> [AUFGABEN ZUR ÜBUNG]:
• a. Schreibe den Auszug über die Dresdener Oper ab dem Wortlaut "Ihm ist als" bis einschließlich "ihres Gleichen sucht." neu und tausche dabei "Dirigent" gegen "Orchesterleiter" aus.
• b. Aus welcher Stadt kam Therese Malten laut dem Auszug über die Dresdener Oper nach Dresden?
• c. Setze den Auszug über die Dresdener Oper im Anschluss an seinen letzten Satz fort.

> [QUELLENAUSZUG]:
============================================================
Ihm ist als Kollege beigesellt Kapellmeister Adolf Hagen, ein vorzüglich geschulter Musiker und bewährter Dirigent, ruhig und maßvoll in der Ausführung, unermüdlich im Studium, eine Arbeitskraft, die ihres Gleichen sucht.

Von den Dresdener Opernkoryphäen nun, die unser Gruppenbild darstellt, darf mit Recht Therese Malten zuerst genannt werden. Sie ist im vollen Sinn des Wortes auf der Dresdener Bühne groß geworden. Als schüchterne Anfängerin kam sie von Danzig nach Dresden und machte in dem Interimsrundbau, der sog. „Bretterbude“, ihre ersten Versuche. Wer glaubt es heute dieser im Sturm die Hörer mit fortreißenden Brünnhilde, dieser jedes Auge zu Thränen rührenden Isolde, daß sie ein Kind des Nordens sei? Wer versteht es wie sie, alle die stolzen und süßen Gefühle des heroischen wie des tragischen Liebeslebens im Gesang ausströmen zu lassen? Die Malten ist darum eine dramatische Sängerin ersten Ranges, weil die Leidenschaft voll und echt mit elementarer Gewalt in ihren Gestalten zum Durchbruch kommt, und für eine unvergleichliche Wagnersängerin muß sie um so mehr gelten, als der deklamirende Recitativgesang ihre eigentliche Stärke und sie, was Erscheinung und Bühnenrepräsentation anlangt, im Besitz der glänzendsten Mittel ist.
============================================================
> [INHALT DES DATENSATZES]:
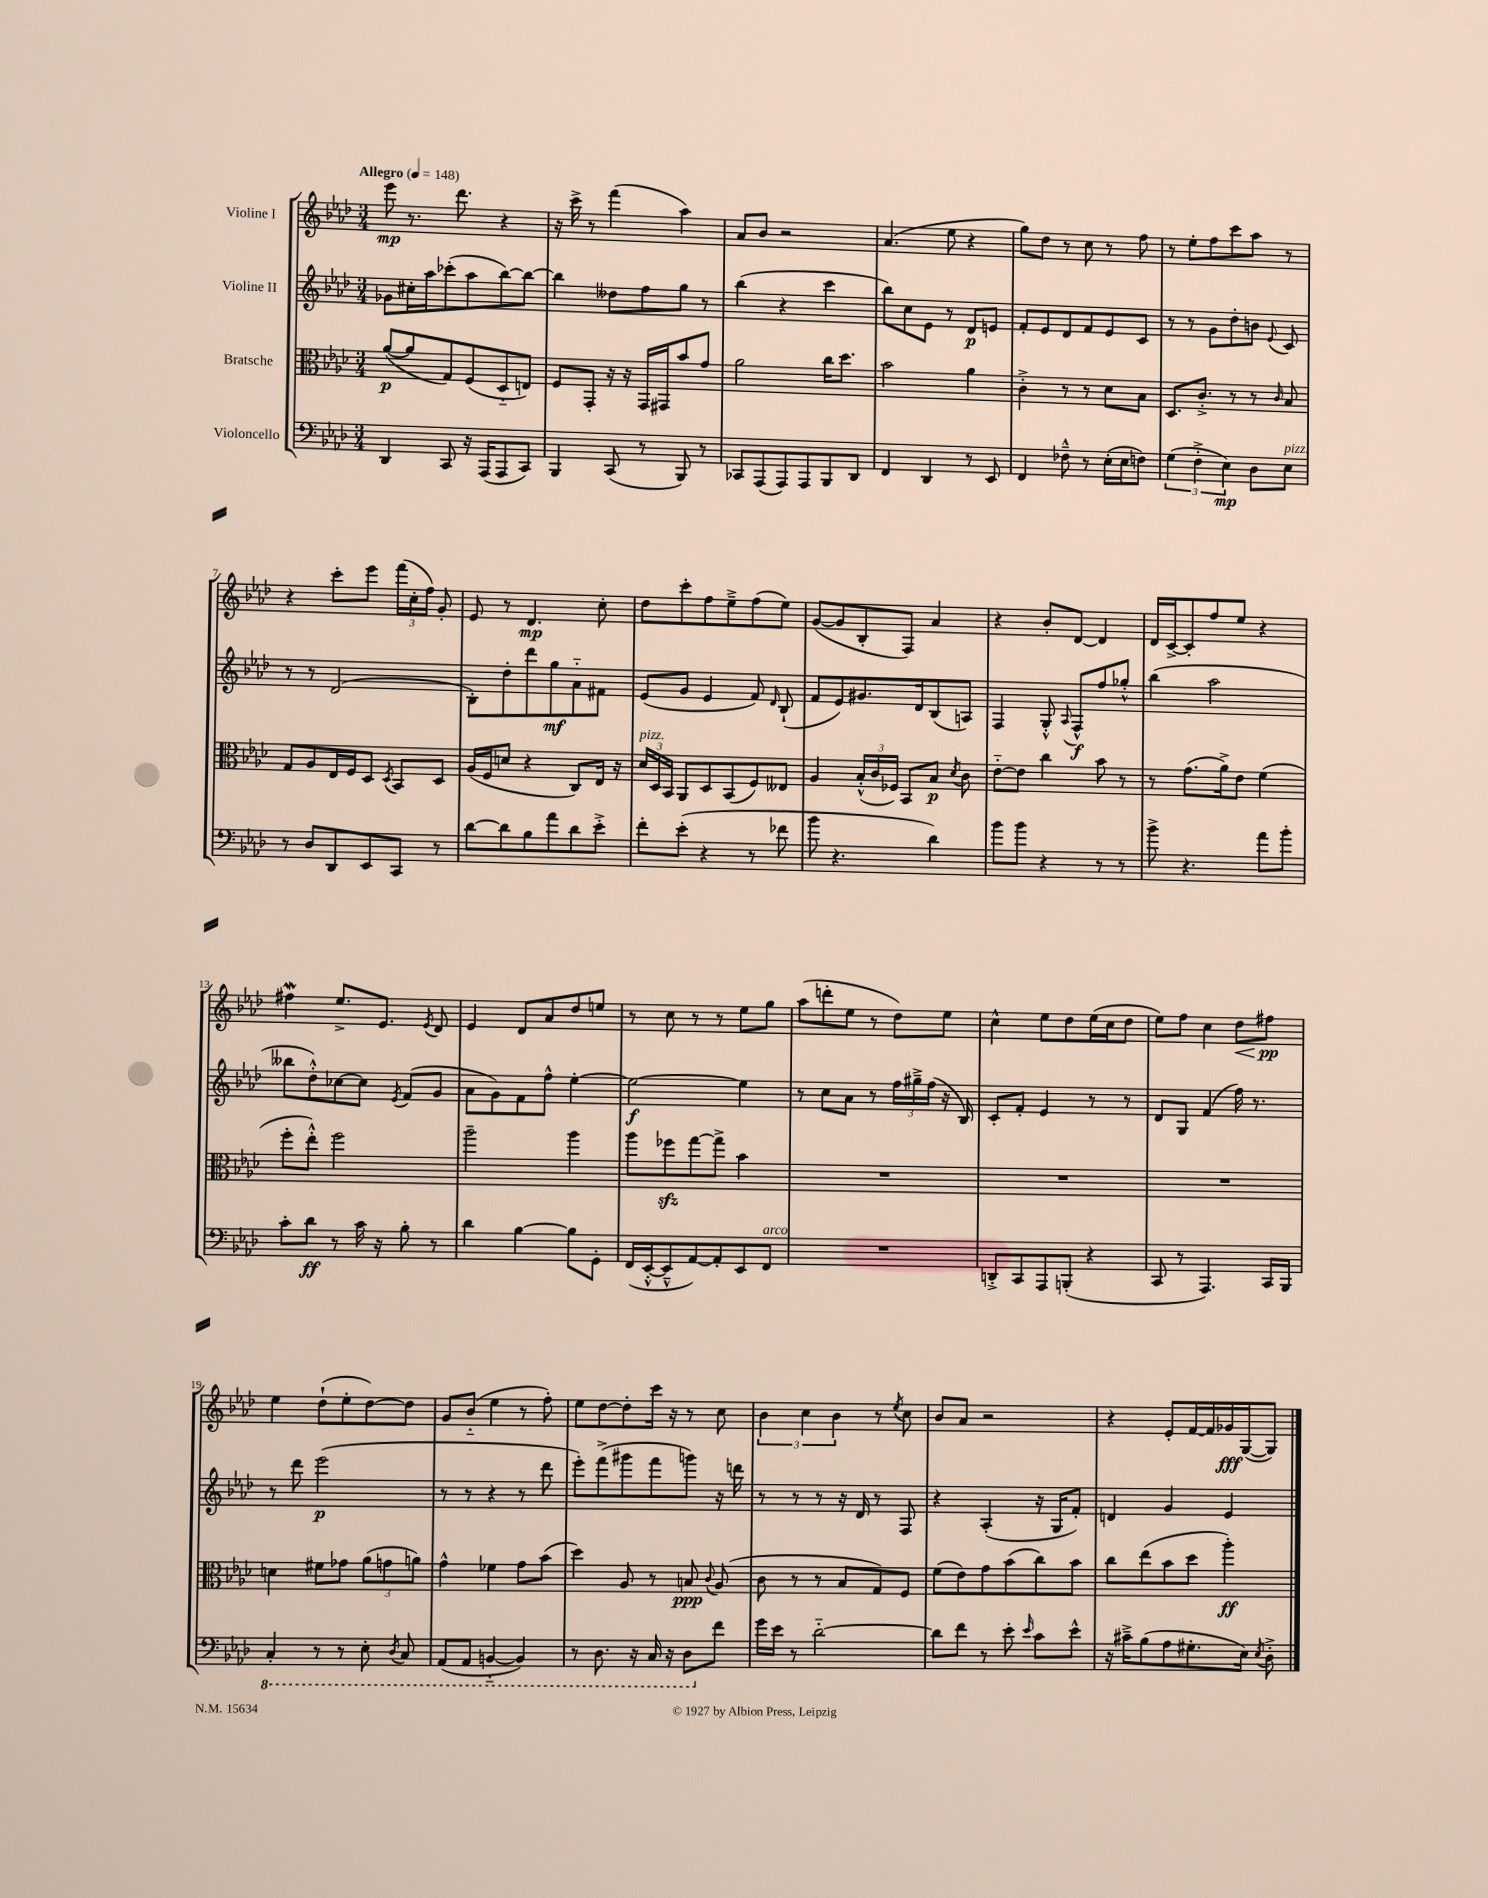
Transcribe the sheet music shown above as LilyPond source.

<<
\new StaffGroup <<
\new Staff = "s0" \with { instrumentName = "Violine I" } {
    \clef treble \key aes \major \numericTimeSignature \time 3/4 \tempo "Allegro" 4 = 148
    \autoBeamOff ees'''8\mp r8. des'''8. r4 |
    r16 c'''16-> r8 f'''4( aes''4) |
    aes'8[ bes'8] r2 |
    aes'4.( ees''8 r4 |
    g''8[) des''8] r8 c''8 r8 f''8 |
    r8 ees''8[-. f''8 c'''8 aes''8] r8 |
    r4 c'''8[-. ees'''8] \tuplet 3/2 { f'''16[( c''16-. f''16]) } g'8-. |
    ees'8 r8 des'4.\mp c''8-. |
    des''8[ c'''8-. f''8 ees''8---> f''8( ees''8]) |
    g'8[~( g'8 bes8-. f8]) aes'4 |
    r4 bes'8[-. des'8]~ des'4 |
    des'16[ c'16~-> c'8-. f''8 ees''8] r4 |
    fis''4\mordent ees''8.[-> ees'8.] \acciaccatura { ees'8 } des'8 |
    ees'4 des'8[ aes'8 des''8 e''8] |
    r8 c''8 r8 r8 ees''8[ g''8] |
    aes''8[( d'''8-. ees''8] r8 des''8[) ees''8] |
    c''4-^ ees''8[ des''8 ees''16( c''16 des''8] |
    ees''8[) f''8] c''4 des''8[\< fis''8]\pp\! |
    ees''4 des''8[-!( ees''8-. des''8~) des''8] |
    g'8[ bes'8]-_( ees''4 r8 f''8-.) |
    ees''8[ des''8~ des''8-. c'''16] r16 r8 c''8 |
    \tuplet 3/2 { bes'4 c''4 bes'4 } r8 \acciaccatura { ees''8 } c''8 |
    bes'8[ aes'8] r2 |
    r4 ees'8[-. f'16~ f'16 ges'16\fff g16~( g8]) \bar "|." |
}
\new Staff = "s1" \with { instrumentName = "Violine II" } {
    \clef treble \key aes \major \numericTimeSignature \time 3/4
    \autoBeamOff ges'8[ cis''16-. aes''16 ces'''8-.( aes''8 bes''8~) bes''8]~ |
    bes''4 deses''8[ f''8 g''8] r8 |
    bes''4( r4 c'''4 |
    bes''8[) c''8 ees'8] r8 des'8[\p e'8] |
    f'8[-. ees'8 des'8 f'8 ees'8 c'8] |
    r8 r8 g'8[ des''8-. b'8] \appoggiatura { ees'8 } c'8 |
    r8 r8 des'2( |
    bes8[-.) des''8-. des'''8 g''8\mf aes'8-_ fis'8] |
    ees'8[( g'8] ees'4 f'8) \grace { des'16 } bes8-!( |
    f'8[ ees'8) gis'8. des'16 bes8( a8]) |
    f4 g8-.-^ \appoggiatura { aes8 } f8[-^\f f''8 ges''8]-.-^ |
    bes''4( aes''2 |
    beses''8[ des''8-.-^) ces''8~ ces''8] \acciaccatura { ees'8 } f'8[( g'8] |
    aes'8[ g'8) f'8 f''8]-^ ees''4~-. |
    ees''2~\f ees''4 |
    r8 c''8[ aes'8] r8 \tuplet 3/2 { f''16[ gis''16---> f''16]( } r16 bes16) |
    c'8[-. f'8]-. ees'4 r8 r8 |
    des'8[ g8] f'4( f''16) r8. |
    r8 des'''8 ees'''2\p( |
    r8 r8 r4 r8 des'''8 |
    ees'''8[-.) f'''8->( gis'''8 f'''8 g'''8]) r16 d'''16 |
    r8 r8 r8 r16 des'16 r8 f8 |
    r4 aes4-.( r16 g16[ f'8]-.) |
    d'4 g'4 ees'4 \bar "|." |
}
\new Staff = "s2" \with { instrumentName = "Bratsche" } {
    \clef alto \key aes \major \numericTimeSignature \time 3/4
    \autoBeamOff aes'8[~\p( aes'8 g8) f8( des8-_ e8]) |
    f8[ g,8]-. r16 r16 g,16[ gis,16 bes'8 g'8] |
    aes'2 c''16[ des''8.] |
    bes'2 aes'4 |
    c'4-.-> r8 r8 des'8[ bes8] |
    des8.[ c'8.]-.-> r8 r8 \grace { c'16 } bes8 |
    g8[ aes8 ees16 f16 des8] \acciaccatura { des8 } bes,8[ des8] |
    aes16[( f16 d'8] r4 c8[) ees16] r16 |
    \tuplet 3/2 { des'16[^\markup { \italic "pizz." } des16 bes,16] } aes,8[ des8 bes,8( f8) eeses8] |
    aes4 \tuplet 3/2 { bes16[-.-^( c'16 fes16]) } bes,8[ bes8]\p \acciaccatura { des'8 } c'8 |
    ees'8[~-_ ees'8] c''4 bes'8 r8 |
    r8 g'8.[( aes'16->) ees'8] f'4( |
    f''8[-. ees''8]-.-^) f''2 |
    aes''2-- aes''4 |
    aes''8[ fes''8\sfz g''8~ g''8]-> bes'4 |
    R2. |
    R2. |
    R2. |
    d'4 fis'8[ ges'8] \tuplet 3/2 { aes'8[( g'8 a'8]) } |
    g'4-^ fes'4 g'8[ bes'8]( |
    des''4) aes8 r8 b8\ppp \appoggiatura { c'8 } aes8( |
    c'8 r8 r8 bes8[ g8) f8] |
    f'8[( ees'8) g'8 bes'8( c''8) bes'8] |
    c''8[ ees''8( bes'8 des''8] aes''4-.\ff) \bar "|." |
}
\new Staff = "s3" \with { instrumentName = "Violoncello" } {
    \clef bass \key aes \major \numericTimeSignature \time 3/4
    \autoBeamOff des,4 c,8 r16 aes,,16[( aes,,8 c,8]) |
    bes,,4 c,8( r8 bes,,8) r8 |
    ces,8[ aes,,8( aes,,8) aes,,8 bes,,8 des,8] |
    f,4 des,4 r8 ees,8 |
    f,4 fes8---^ r8 ees16[-.( ees16 f8]) |
    \tuplet 3/2 { g4( f4-.-> ees4\mp) } des8[ ees8]^\markup { \italic "pizz." } |
    r8 des8[ des,8 ees,8 c,8] r8 |
    des'8[~ des'8 bes8 aes'8 des'8 ees'8]-.-> |
    f'8[-. ees'8]-.( r4 r8 fes'8 |
    bes'8 r4. des'4) |
    bes'8[ bes'8] r4 r8 r8 |
    bes'8-> r4. aes'8[ bes'8]-. |
    c'8[-. des'8]\ff r8 c'16 r16 bes8-. r8 |
    des'4 bes4~ bes8[ g,8]-. |
    f,16[( ees,16~-.-^ ees,8---^ aes,8~) aes,8-. ees,8 f,8]^\markup { \italic "arco" } |
    R2. |
    d,8[-.-> c,8 aes,,8 b,,8]-.( r4 |
    c,8 r8 aes,,4.) c,16[ bes,,16] |
    \ottava #-1 c,4-. r8 r8 ees,8-. \acciaccatura { des,8 } c,8 |
    aes,,8[( aes,,8] b,,4~-_ b,,4) |
    r8 des,8. r16 c,16 r16 des,8[ \ottava #0 f'8] |
    g'16[ ees'16] r8 des'2~-_ |
    des'8[ f'8] r8 ees'8-. \grace { ees'16 } c'8[ ees'8]-^ |
    r16 cis'16[---> bes8( aes8 gis8.-. ees16]) \acciaccatura { ees8 } des8-.-> \bar "|." |
}
>>
>>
============================================================
> [LÖSUNGEN ZUR ÜBUNG]:
• a.
Ihm ist als Kollege beigesellt Kapellmeister Adolf Hagen, ein vorzüglich geschulter Musiker und bewährter Orchesterleiter, ruhig und maßvoll in der Ausführung, unermüdlich im Studium, eine Arbeitskraft, die ihres Gleichen sucht.

• b. Aus Danzig.

• c.
Auch Clementine Schuch ist an der Bühne, der sie zur Zierde gereicht, groß geworden. Sie kam aus dem sonnigen Süden, den süßen Wohllaut von Haus aus in der Kehle; feurig, sprühend, heiter, mit dem ganzen Reiz einer durch keine Verbildung getrübten Naivetät. Das einstige Fräulein Proska, welches von frühester Jugend an eine musterhafte musikalische Anleitung bei einem Organisten erhalten hatte und später mit Nummer Eins in allen Fächern vom Wiener Konservatorium abging, zog es gleich zu Beginn der theatralischen Laufbahn nach Dresden: „der Zug des Herzens war des Schicksals Stimme“. Frau Schuch, mit Recht die „Sächsische Nachtigall“ genannt, ist eine weit über Deutschland hinaus gefeierte vollendete Gesangskünstlerin, die zugleich als feine Darstellerin und Meisterin in dem von ihr mit Anmuth und Geist behandelten, stets glockenreinen verzierten Gesang ihres Gleichen suchen dürfte.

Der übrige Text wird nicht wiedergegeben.